You have a brand new application. Hooray! This is where the production phase kicks in.

What if you need to move your datamart to another OLAP server? What if there are not enough connections licenses to allow both production connections and all of your maintenance personnel on the OLAP server and they are forced to take turns to debug? What if the CEO decides to migrate to a new platform? What if [insert random but oh so frequent unforeseen event here]? Your thousand dollar code is now rendered useless; you can start crying now, you deserve it. In your quest for more money making, you’ve created a monster that was expensive and will continue to pump the money out of your institution pockets.

If you were good enough in systems design, you thought about a data layer. The data layer still remains to be rewritten entirely and it often represents at least a third of the overall effort. Close, but no cigar. This might sound like a catastrophic scenario, but it is oh so frequent.

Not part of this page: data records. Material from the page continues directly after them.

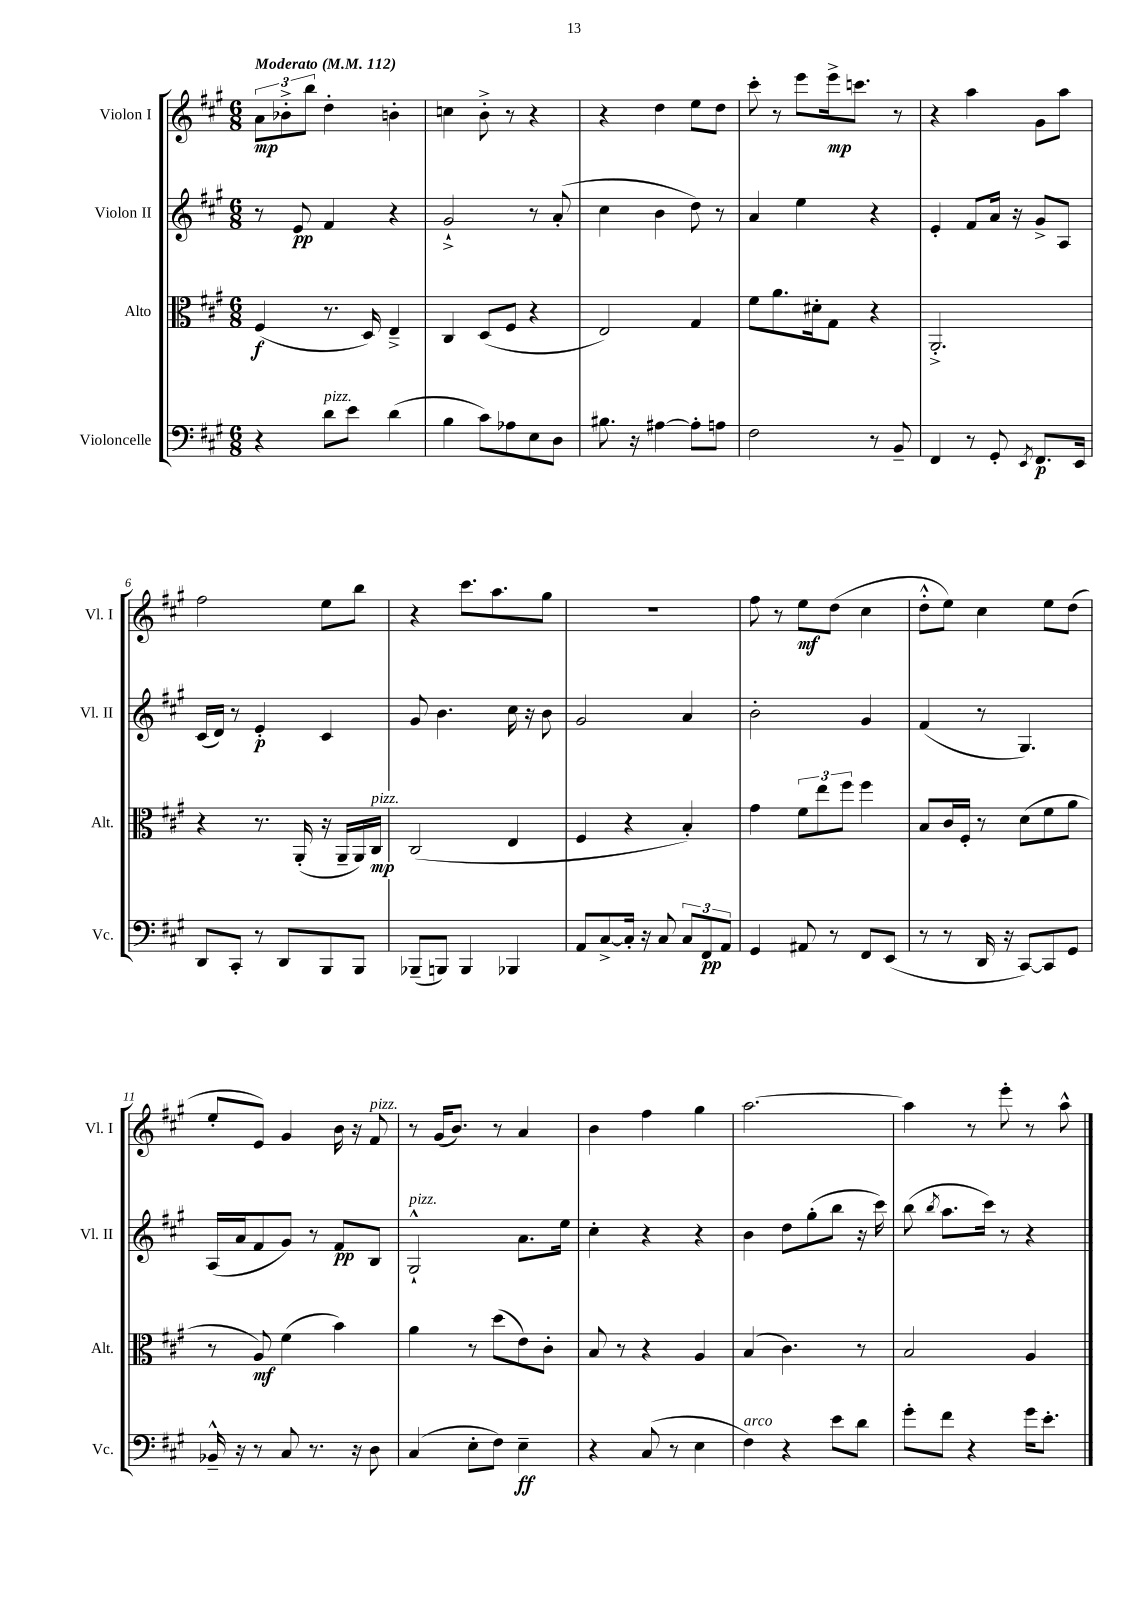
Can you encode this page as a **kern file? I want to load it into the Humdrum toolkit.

**kern	**kern	**kern	**kern
*staff4	*staff3	*staff2	*staff1
*clefF4	*clefC3	*clefG2	*clefG2
*k[f#c#g#]	*k[f#c#g#]	*k[f#c#g#]	*k[f#c#g#]
*M6/8	*M6/8	*M6/8	*M6/8
*MM112	*MM112	*MM112	*MM112
4r	(4F#	8r	12a
.	.	.	12b-'^
.	.	8e	.
.	.	.	12bb
8d	8.r	4f#	4dd'
8e	.	.	.
.	16D)	.	.
(4d	4E~^	4r	4b'
=	=	=	=
4B	4C#	2g#`^	4cc
8c#)	(8D	.	8b'^
8A-	8F#	.	8r
8E	4r	8r	4r
8D	.	(8a'	.
=	=	=	=
8.B#	2E)	4cc#	4r
16r	.	.	.
[4A#	.	4b	4dd
8A#']	4G#	8dd)	8ee
8A	.	8r	8dd
=	=	=	=
2F#	8f#	4a	8ccc#'
.	8.a	.	8r
.	.	4ee	8eee
.	16d#'	.	.
.	8G#	.	16eee^
.	.	.	8.ccc
8r	4r	4r	.
8BB~	.	.	8r
=	=	=	=
4FF#	2.AA'^	4e'	4r
8r	.	8f#	4aa
8GG#'	.	16a	.
.	.	16r	.
8qEE	.	.	.
8.FF#	.	8g#^	8g#
.	.	8A	8aa
16EE	.	.	.
=	=	=	=
8DD	4r	(16c#	2ff#
.	.	16d)	.
8CC#'	.	8r	.
8r	8.r	4e'	.
8DD	.	.	.
.	(16AA'	.	.
8BBB	16r	4c#	8ee
.	16AA~	.	.
8BBB	16AA)	.	8bb
.	16C#	.	.
=	=	=	=
(8BBB-~	(2C#	8g#	4r
8BBB)	.	4.b	.
4BBB	.	.	8.ccc#
.	.	.	8.aa
4BBB-	4E	16cc#	.
.	.	16r	.
.	.	8b	8gg#
=	=	=	=
8AA	4F#	2g#	2.r
[8C#^	.	.	.
16C#']	4r	.	.
16r	.	.	.
8C#	.	.	.
12C#	4B')	4a	.
12FF#	.	.	.
12AA	.	.	.
=	=	=	=
4GG#	4g#	2b'	8ff#
.	.	.	8r
8AA#	12f#	.	8ee
.	12ee	.	.
8r	.	.	(8dd
.	12ff#	.	.
8FF#	4ff#	4g#	4cc#
(8EE	.	.	.
=	=	=	=
8r	8B	(4f#	8dd'^^
8r	16c#	.	8ee)
.	16F#'	.	.
16DD	8r	8r	4cc#
16r	.	.	.
[8CC#)	(8d	4.G#)	.
8CC#]	8f#	.	8ee
8GG#	8a	.	(8dd
=	=	=	=
16BB-~^^	8r	(16A	8ee'
16r	.	16a	.
8r	8A)	8f#	8e)
8C#	(4f#	8g#)	4g#
8.r	.	8r	.
.	4b)	8f#	16b
16r	.	.	16r
8D	.	8B	8f#
=	=	=	=
(4C#	4a	2G#`^^	8r
.	.	.	(16g#
.	.	.	8.b)
8E'	8r	.	.
8F#)	(8dd	.	8r
4E~	8e)	8.a	4a
.	8c#'	.	.
.	.	16ee	.
=	=	=	=
4r	8B	4cc#'	4b
.	8r	.	.
(8C#	4r	4r	4ff#
8r	.	.	.
4E	4A	4r	4gg#
=	=	=	=
4F#)	(4B	4b	[2.aa
4r	4.c#)	8dd	.
.	.	(8gg#'	.
8e	.	8bb	.
8d	8r	16r	.
.	.	16ccc#)	.
=	=	=	=
8g#'	2B	(8bb	4aa]
.	.	8qbb	.
8f#	.	8.aa	.
4r	.	.	8r
.	.	16ccc#)	.
.	.	8r	8eee'
16g#	4A	4r	8r
8.e'	.	.	.
.	.	.	8aa^^
==	==	==	==
*-	*-	*-	*-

Many people got tired of all this non-sense we decided to work together. We decided that enough time and money was wasted on individual efforts that were ruined in the end.  It was time to agree on standards and share the product of our collective effort.

Take Hibernate for example. It is now a de facto standard when it comes to data mappers. For the Java version alone, it represents 859 thousand lines of code worth 12.8 million dollars in work hours. Think you can top that with your in-house data layer in times of economical crisis?

About Java OLAP

OLAP is a world in itself. You can’t take relational paradigms and apply them to the multidimensional world. The .NET toolbox does have very nice libraries to do some neat OLAP stuff, then again, you’re locked-in with SSAS. This is a no-no.

On the Java side, things are even worse. There is currently a big void in the Java OLAP market. No OLAP standard emerged at all. Thanks to the selfishness of the big players of the industry, the JOLAP initiative was a total failure. It never reached the final version, so the JSR-69 specification died quietly.

We at Olap4j tried to fill that gap with an open initiative. Everyone can pitch in. And I mean EVERYONE.

What makes Olap4j so kewl

You know the expression vendor lock-in? I hope you do, I *really* do, or else you’ll learn it the hard way. Olap4j aims at solving exactly this problem. You can develop applications on it’s API and switch the underlying OLAP engine without rewriting a single line of code. Not bad heh? Olap4j is more than a database driver. It is an open API built right on top of the JDBC industry standard where everyone collaborates to specify a common base onto which to build.

It even includes transformation libraries and testing facilities.

I want to kick the tires and use it right now

So far, it has two implementations ready to use. The Mondrian driver allows you to run the much acclaimed Mondrian open source OLAP engine as an in-process data provider.

There is also the XML/A generic driver that can connect to pretty much anything that talks XML/A, whether it’s over HTTP or anything else you fancy using. This particular driver allows you to build applications that can switch to and from any of these OLAP engines :

  • Hyperion Essbase
  • Microsoft SQL Server Analysis Services
  • Infor
  • Mondrian
  • Palo

The Olap4j project is gaining momentum and we truly hope to see it become the standard in the Java world.